**DIRECTIONS FOR THIS TASK**
Return only the lines below starting at the line containing "right shoulder: (124, 161)" and ending at the line containing "right shoulder: (301, 389)", both included, exactly as they are and with no pictures.

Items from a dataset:
== Segment start ==

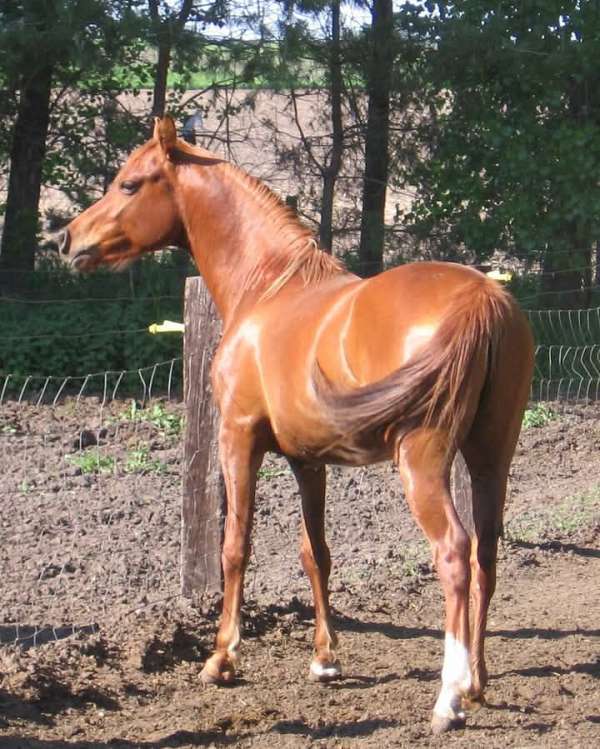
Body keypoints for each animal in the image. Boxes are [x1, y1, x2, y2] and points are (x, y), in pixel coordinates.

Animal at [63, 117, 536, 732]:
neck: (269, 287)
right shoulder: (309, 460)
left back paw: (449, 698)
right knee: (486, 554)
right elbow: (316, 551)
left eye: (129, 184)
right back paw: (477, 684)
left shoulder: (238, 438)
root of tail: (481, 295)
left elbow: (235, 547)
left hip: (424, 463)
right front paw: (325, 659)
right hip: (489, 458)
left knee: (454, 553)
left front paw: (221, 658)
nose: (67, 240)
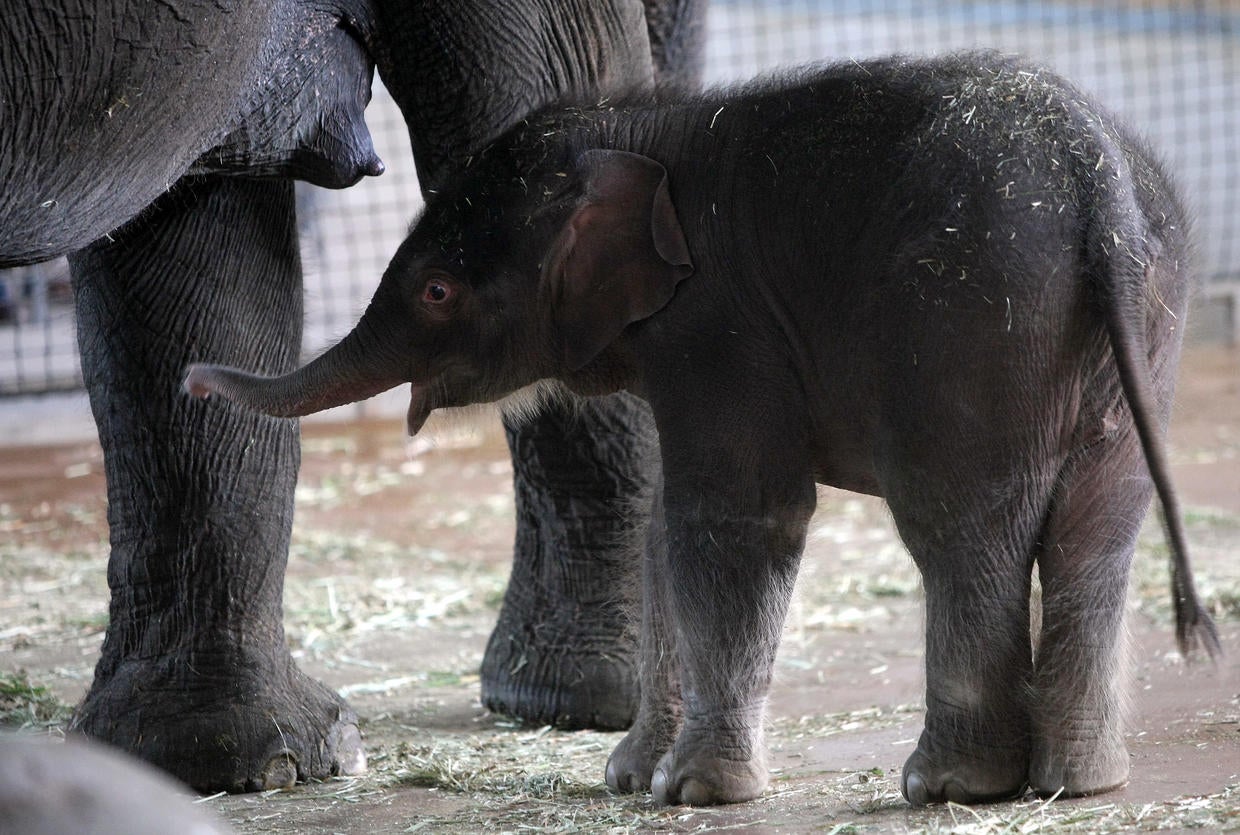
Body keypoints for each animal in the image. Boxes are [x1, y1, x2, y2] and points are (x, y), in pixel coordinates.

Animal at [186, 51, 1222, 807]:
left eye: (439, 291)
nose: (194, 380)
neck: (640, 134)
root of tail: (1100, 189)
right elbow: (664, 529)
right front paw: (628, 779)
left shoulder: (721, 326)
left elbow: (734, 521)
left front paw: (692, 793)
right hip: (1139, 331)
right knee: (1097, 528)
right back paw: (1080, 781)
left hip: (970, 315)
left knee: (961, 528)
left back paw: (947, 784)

== Segment end ==
== Segment start ==

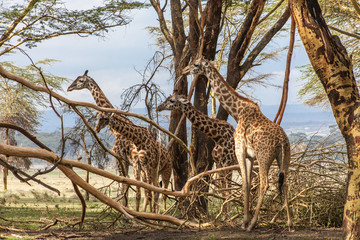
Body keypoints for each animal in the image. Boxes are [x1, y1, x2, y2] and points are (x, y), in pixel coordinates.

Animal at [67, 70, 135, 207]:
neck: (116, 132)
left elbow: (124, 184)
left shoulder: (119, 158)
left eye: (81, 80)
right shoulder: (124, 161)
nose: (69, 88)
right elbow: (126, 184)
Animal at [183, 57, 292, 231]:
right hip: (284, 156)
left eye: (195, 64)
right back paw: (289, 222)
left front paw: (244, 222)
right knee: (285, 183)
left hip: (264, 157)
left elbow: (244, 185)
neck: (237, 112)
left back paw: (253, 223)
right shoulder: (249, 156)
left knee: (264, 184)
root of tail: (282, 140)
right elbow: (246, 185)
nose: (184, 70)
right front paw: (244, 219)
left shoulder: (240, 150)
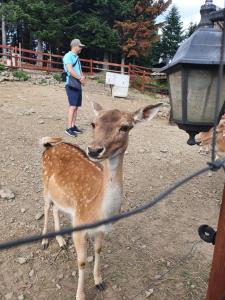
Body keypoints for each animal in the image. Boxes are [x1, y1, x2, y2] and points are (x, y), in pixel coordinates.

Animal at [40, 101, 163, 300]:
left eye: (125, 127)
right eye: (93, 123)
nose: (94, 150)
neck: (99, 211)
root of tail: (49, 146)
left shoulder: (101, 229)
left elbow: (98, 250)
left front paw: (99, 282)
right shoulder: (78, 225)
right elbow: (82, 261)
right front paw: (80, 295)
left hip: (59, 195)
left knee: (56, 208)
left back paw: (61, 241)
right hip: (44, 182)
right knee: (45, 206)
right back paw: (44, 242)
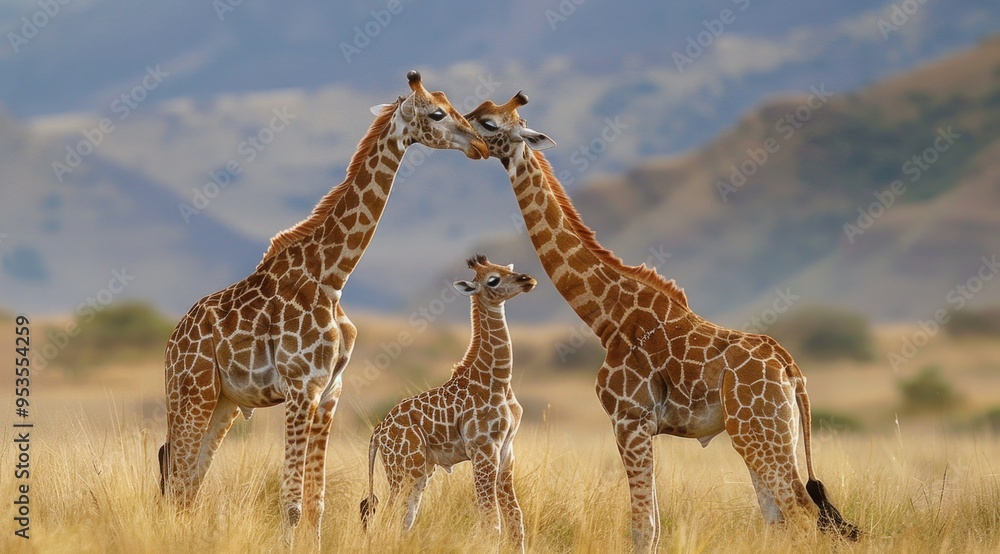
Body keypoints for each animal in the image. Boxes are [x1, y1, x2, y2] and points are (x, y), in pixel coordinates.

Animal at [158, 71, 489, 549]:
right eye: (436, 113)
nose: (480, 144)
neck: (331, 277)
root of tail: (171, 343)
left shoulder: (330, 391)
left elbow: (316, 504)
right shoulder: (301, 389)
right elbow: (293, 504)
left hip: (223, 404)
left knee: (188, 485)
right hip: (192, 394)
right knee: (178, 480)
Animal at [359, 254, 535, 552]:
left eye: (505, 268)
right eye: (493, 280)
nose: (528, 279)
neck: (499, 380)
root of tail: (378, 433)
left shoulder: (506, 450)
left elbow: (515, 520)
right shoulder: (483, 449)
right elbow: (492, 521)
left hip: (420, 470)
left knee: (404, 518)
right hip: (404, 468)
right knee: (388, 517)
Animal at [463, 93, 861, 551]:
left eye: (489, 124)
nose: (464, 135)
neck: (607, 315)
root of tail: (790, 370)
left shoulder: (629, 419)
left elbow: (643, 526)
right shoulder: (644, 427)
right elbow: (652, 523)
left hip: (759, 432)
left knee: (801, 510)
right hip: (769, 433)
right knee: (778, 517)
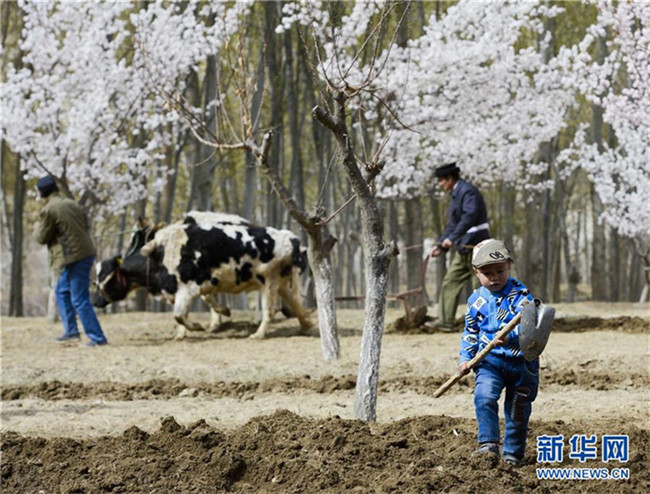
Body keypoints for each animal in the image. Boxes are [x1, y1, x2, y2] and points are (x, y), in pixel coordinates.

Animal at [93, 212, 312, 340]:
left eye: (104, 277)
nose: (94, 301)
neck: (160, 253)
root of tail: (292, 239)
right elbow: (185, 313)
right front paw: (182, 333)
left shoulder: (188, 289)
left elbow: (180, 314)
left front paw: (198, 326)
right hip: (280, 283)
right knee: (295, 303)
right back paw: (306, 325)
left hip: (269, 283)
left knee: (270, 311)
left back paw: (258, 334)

== Segment end ==
== Segment start ==

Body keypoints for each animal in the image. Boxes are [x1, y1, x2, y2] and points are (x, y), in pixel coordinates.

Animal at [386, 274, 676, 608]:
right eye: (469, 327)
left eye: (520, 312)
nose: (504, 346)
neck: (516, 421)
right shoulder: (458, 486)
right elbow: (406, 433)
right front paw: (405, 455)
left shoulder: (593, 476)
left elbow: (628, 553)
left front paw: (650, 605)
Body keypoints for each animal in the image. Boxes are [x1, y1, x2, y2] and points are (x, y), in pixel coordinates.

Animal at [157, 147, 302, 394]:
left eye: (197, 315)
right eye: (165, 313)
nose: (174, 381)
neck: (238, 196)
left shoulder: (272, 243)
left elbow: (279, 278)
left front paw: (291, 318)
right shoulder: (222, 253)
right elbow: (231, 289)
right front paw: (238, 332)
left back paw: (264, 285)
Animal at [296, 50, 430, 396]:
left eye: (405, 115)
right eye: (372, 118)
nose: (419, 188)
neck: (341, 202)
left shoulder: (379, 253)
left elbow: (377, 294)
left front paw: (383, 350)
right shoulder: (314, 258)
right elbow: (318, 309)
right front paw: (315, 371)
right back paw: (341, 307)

== Segment end ==

**YOUR SOLUTION**
right shoulder: (124, 161)
nose: (69, 88)
right elbow: (126, 184)
Animal at [183, 57, 292, 231]:
right hip: (284, 156)
left eye: (195, 64)
right back paw: (289, 222)
left front paw: (244, 222)
right knee: (285, 183)
left hip: (264, 157)
left elbow: (244, 185)
neck: (237, 112)
left back paw: (253, 223)
right shoulder: (249, 156)
left knee: (264, 184)
root of tail: (282, 140)
right elbow: (246, 185)
nose: (184, 70)
right front paw: (244, 219)
left shoulder: (240, 150)
Body keypoints for each animal in the image. Boxes are [x1, y1, x2, y2] and points are (x, y), in pixel coordinates.

Animal at [40, 101, 163, 300]:
left eye: (125, 127)
right eye: (93, 123)
nose: (94, 150)
neck: (99, 211)
root of tail: (49, 146)
left shoulder: (101, 229)
left elbow: (98, 250)
left front paw: (99, 282)
right shoulder: (78, 225)
right elbow: (82, 261)
right front paw: (80, 295)
left hip: (59, 195)
left knee: (56, 208)
left back paw: (61, 241)
right hip: (44, 182)
right knee: (45, 206)
right back paw: (44, 242)
Body keypoints for each animal in the image. Boxes are [x1, y1, x2, y2] and points are (x, y), in pixel coordinates.

Animal at [158, 71, 489, 549]:
right eye: (436, 113)
nose: (480, 144)
neck: (331, 277)
root of tail: (171, 343)
left shoulder: (330, 391)
left elbow: (316, 504)
right shoulder: (301, 389)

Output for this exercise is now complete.